#### Exercise text:
......
From an XML/HTML markup perspective, all we know is that we have a fragment with a first level heading, an image and a text paragraph. The underlying semantics, however, could be explicitly added by the use of RDF metadata, as shown in figure 2.

Figure 2: RDF metadata of XHTML 1.0 fragment.
<museum:Painter rdf:ID="Rembrandt">
  <museum:fname>Rembrandt<museum:fname>
  <museum:lname>Harmenszoon van Rijn<museum:lname>
  <museum:painted rdf:resource="#allegory" />
<museum:Painter>

<museum:Painting rdf:about="#allegory">
   <museum:title>Musical Allegory<museum:title>
   <museum:technique>Chiaroscuro<museum:technique>
<museum:Painting>

This explicitly states that our HTML fragment is an instance of a class Painting, with a title property ``Musical Allegory'', and that there is a Painter instance that has a painted relation with this painting. The question is: can we exploit the knowledge provided by the metadata to improve our style sheets and other adaptation technology?

While the current focus of this type of Semantic Web technology is on the use of metadata to achieve a more intelligent model for Web-based information retrieval (e.g. improving search engines), the use of metadata in our Cuypers system shows that there is also a huge potential in applying this type of technology for improving the adaptation and presentation process. Through the use of metadata to make the intended semantics and function of the content explicit, adaptation systems should be able to make informed decisions during the design process. This requires an adaptation process that is also able to take into account presentation-related metadata. Based on our experience with Cuypers, we found that most metadata is geared to information retrieval purposes, but not for information presentation. Presentation-related metadata provides information about the properties of the content in the context of its presentation to the user. Examples include information about the intended audience (e.g. suitability for presentation to children), the role of the content (e.g. suitability for a specific presentation role, as introductory material or in-depth explanation), and the transformations allowed (e.g. to what extent images may be scaled in terms of minimum/maximum scaling and aspect ratios, or to what extent images can be displayed in grayscale while still communicateing the intended message).
......
#### Supplied information:
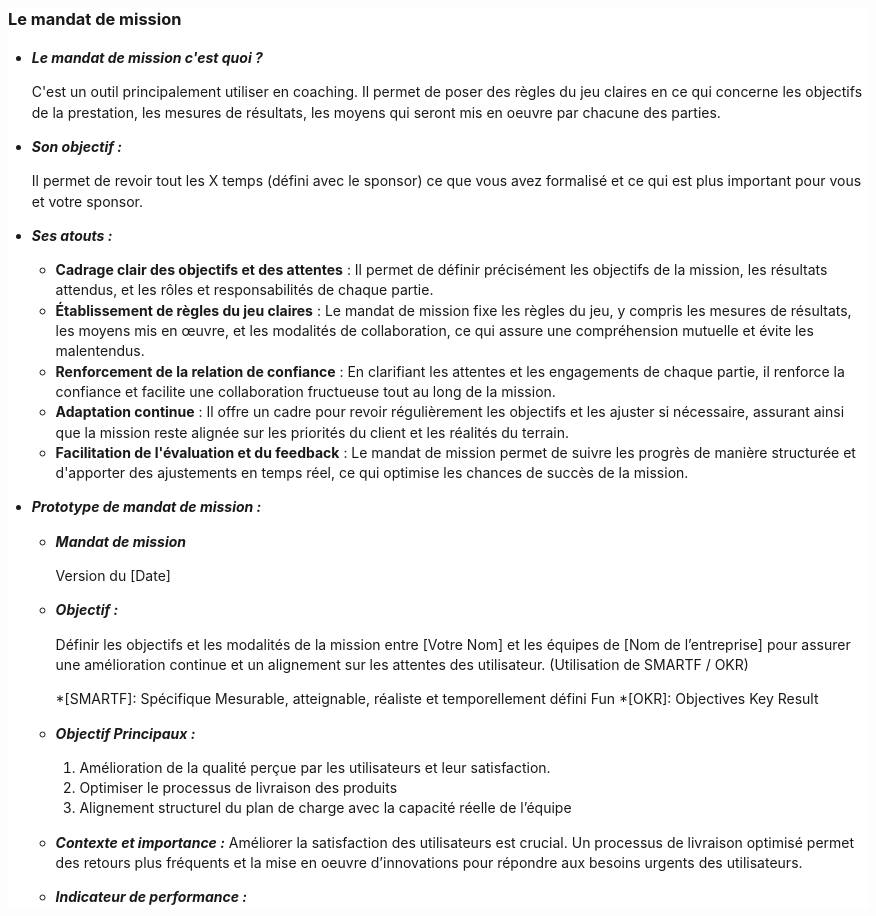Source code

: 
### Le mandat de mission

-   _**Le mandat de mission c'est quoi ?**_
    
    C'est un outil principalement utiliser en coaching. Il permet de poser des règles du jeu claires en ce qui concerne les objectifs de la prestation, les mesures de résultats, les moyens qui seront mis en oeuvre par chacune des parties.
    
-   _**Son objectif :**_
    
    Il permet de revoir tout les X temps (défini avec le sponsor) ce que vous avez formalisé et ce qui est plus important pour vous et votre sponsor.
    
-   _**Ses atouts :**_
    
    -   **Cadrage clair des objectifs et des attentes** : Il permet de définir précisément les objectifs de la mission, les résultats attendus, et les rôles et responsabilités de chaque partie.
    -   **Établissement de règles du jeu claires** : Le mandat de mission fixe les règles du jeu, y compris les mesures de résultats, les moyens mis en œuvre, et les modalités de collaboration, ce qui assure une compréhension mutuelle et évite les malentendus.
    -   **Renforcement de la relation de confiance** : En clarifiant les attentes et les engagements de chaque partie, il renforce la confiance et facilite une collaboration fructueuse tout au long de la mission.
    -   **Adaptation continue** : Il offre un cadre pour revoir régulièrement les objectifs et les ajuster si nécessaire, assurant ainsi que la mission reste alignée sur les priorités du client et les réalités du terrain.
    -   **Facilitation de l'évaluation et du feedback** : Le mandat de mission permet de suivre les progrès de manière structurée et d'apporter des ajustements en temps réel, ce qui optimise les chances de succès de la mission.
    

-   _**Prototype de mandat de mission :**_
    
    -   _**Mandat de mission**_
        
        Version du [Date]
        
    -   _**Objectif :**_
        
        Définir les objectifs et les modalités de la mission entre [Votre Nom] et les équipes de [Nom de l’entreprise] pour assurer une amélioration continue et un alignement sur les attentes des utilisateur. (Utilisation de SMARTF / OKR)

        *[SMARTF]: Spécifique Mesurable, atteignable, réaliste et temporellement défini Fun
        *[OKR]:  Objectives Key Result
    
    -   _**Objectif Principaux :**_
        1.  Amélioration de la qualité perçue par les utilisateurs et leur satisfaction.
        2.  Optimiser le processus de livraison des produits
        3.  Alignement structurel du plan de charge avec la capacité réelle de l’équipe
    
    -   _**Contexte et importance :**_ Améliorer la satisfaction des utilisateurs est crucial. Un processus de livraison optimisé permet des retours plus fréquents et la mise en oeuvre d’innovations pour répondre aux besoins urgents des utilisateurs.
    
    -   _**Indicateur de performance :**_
......
#### Exercises:
(A) In the text on RDF metadata, what did the Cuypers experience show most metadata is geared to?
(B) Please translate this sentence from the text on RDF metadata into Spanish: "This requires an adaptation process that is also able to take into account presentation-related metadata."
(C) Reproduce the passage of the text on RDF metadata starting with "This explicitly states" and going on through "other adaptation technology?".

#### Solution list:
(A) Information retrieval purposes.

(B) Esto requiere un proceso de adaptación que también sea capaz de tener en cuenta los metadatos relacionados con la presentación.

(C)
This explicitly states that our HTML fragment is an instance of a class Painting, with a title property ``Musical Allegory'', and that there is a Painter instance that has a painted relation with this painting. The question is: can we exploit the knowledge provided by the metadata to improve our style sheets and other adaptation technology?